LPA R3step with missing data on covar... 

Message/Author 


I am running a LPA with covariates using the R3step approach and ran into a problem concerning missing data. I know that FIML cannot handle missing data on the covariates. So I imputed three of my covariates with multiple imputation in SPSS, the third one only had 2 out of 134 observations missing so I left these missing. I did not impute missing data on the latent categorical variable indicators, but used MLR estimation. When running this analysis I see that substanively more observations have been deleted listwise than the 2 that I expected. Does this mean that MLR does not work at all in the 3 step approach an I should also impute the indicator variables? Also, is there a good source explaining why FIML cannot handle missings on covariates? or is this 'just' a technical problem? Relevant part of my syntax (with low, interm and ADHD imputed, and gender only has 2 missings out of 134)): Auxiliary = (R3step) gender Low Interm ADHD ; Classes = c(3); Missing = All ( 999 10) Define: Low=0; if (SES EQ 1) then low=1; Interm=0: if (SES EQ 2) then Interm=1; Analysis: Type = mixture; Estimator = MLR; Starts 500 50; Miterations = 1000; 

Jon Heron posted on Wednesday, August 23, 2017  9:20 am



Hi Erica I wasn't aware that r3step worked with multiply imputed datasets  are you sure that it does? To answer a question you didn't pose, you might want to read Enders, C. K., & Gottschall, A. C. (2011). Multiple Imputation Strategies for Multiple Group Structural Equation Models. Structural Equation Modeling: A Multidisciplinary Journal, 18, 3554. specifically the "cautionary note" describing why the imputation you have just done may not be a good idea. In other words, your theory says you have multiple subpopulations but you imputation model is only assuming one. More generally, both Craig Enders and John Graham have written good stuff about FIML and missing data. 

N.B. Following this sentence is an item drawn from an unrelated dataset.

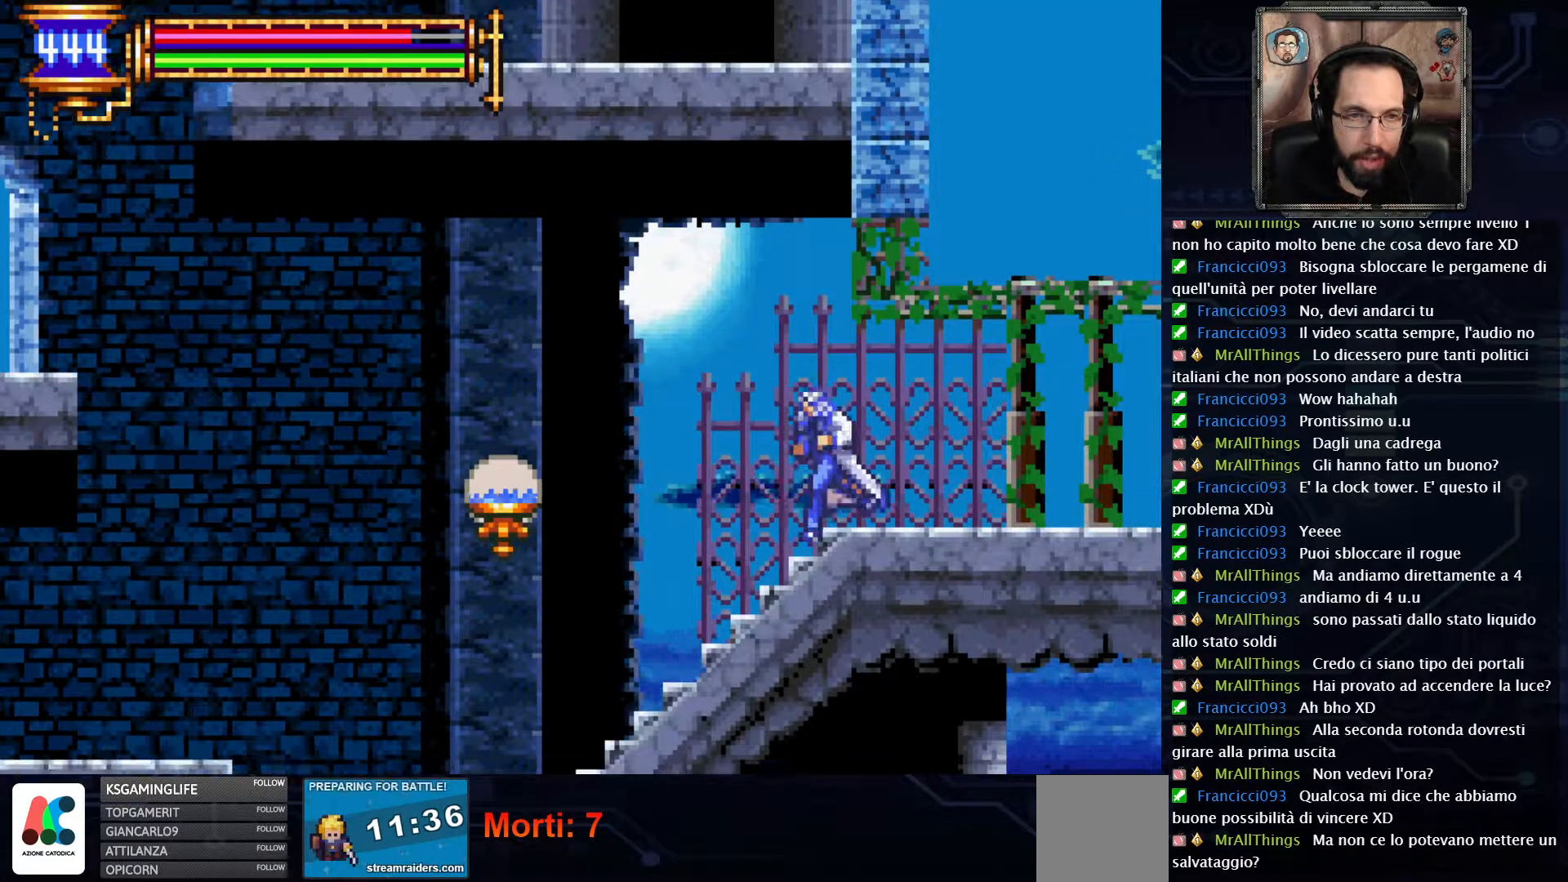
{"buttons": ["DPAD_LEFT"], "left_stick": "center", "right_stick": "center", "events": []}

Thank's Jon for you quick response! How could I detect that Mplus is or isn't using my multiply imputated datasets? I have no errors or warnings concerning reading the data etc.. I also read an alternative option on this forum, which recommends to enter the covariates into the model by estimating their variance. Is this also a viable option for the threestep approach? I have already tried it with the following syntax, but then I get an error message stating that gender is an unknowm variable: Variable: names = PPnr Age Gender SES VerAb ADHD MABC_HV MABC_MV MABC_EV BRIEFINH EF_DN EF_HT EF_HTKS BRIEFWM EF_DR EF_CO; Usevariables=VerAb MABC_HV MABC_MV MABC_EV BRIEFINH EF_DN EF_HT EF_HTKS BRIEFWM EF_DR EF_CO interm High ; Idvariable =PPnr; Auxiliary = (R3STEP) gender Interm High ADHD ; Classes = c(3); Missing = All ( 999 10) Define: Interm=0; if (SES EQ 2) then Interm=1; High=0: if (SES EQ 3) then High=1; Analysis: Type = mixture; Estimator = MLR; Starts 500 50; Miterations = 1000; Model: %overall% Gender; interm; high; ADHD; Thanks again for helping me sofar and the interesting sources! 

Jon Heron posted on Thursday, August 24, 2017  6:18 am



Hi Erica i'm not sure, I was just a little surprised at the news that it might be possible + implemented. Do you get the standard r3step output? I would be inclined to go back to SPSS and derive a binary flag for people you think should be in the model and see if that agrees with Mplus. It maybe you have more missing data categories than you realised or something. When you estimate the variance of a covariate you are changing its status from exogenous to endogenous so that it is included in the FIML estimation rather than conditioned on. At this point you are making additional distributional assumptions so it's perhaps only a good idea for continuous covariates. I think this method is attributed to Graham, although we in Bristol call it "Liam's method" for reasons I wont bore you with. the reason for your error in that code is that you have gender in the aux command whereas it should be in the usevariable list. It's a little unusual to have missing data on gender, but it's more unusual to suspect that gender may be normally distributed which is what you are assuming there.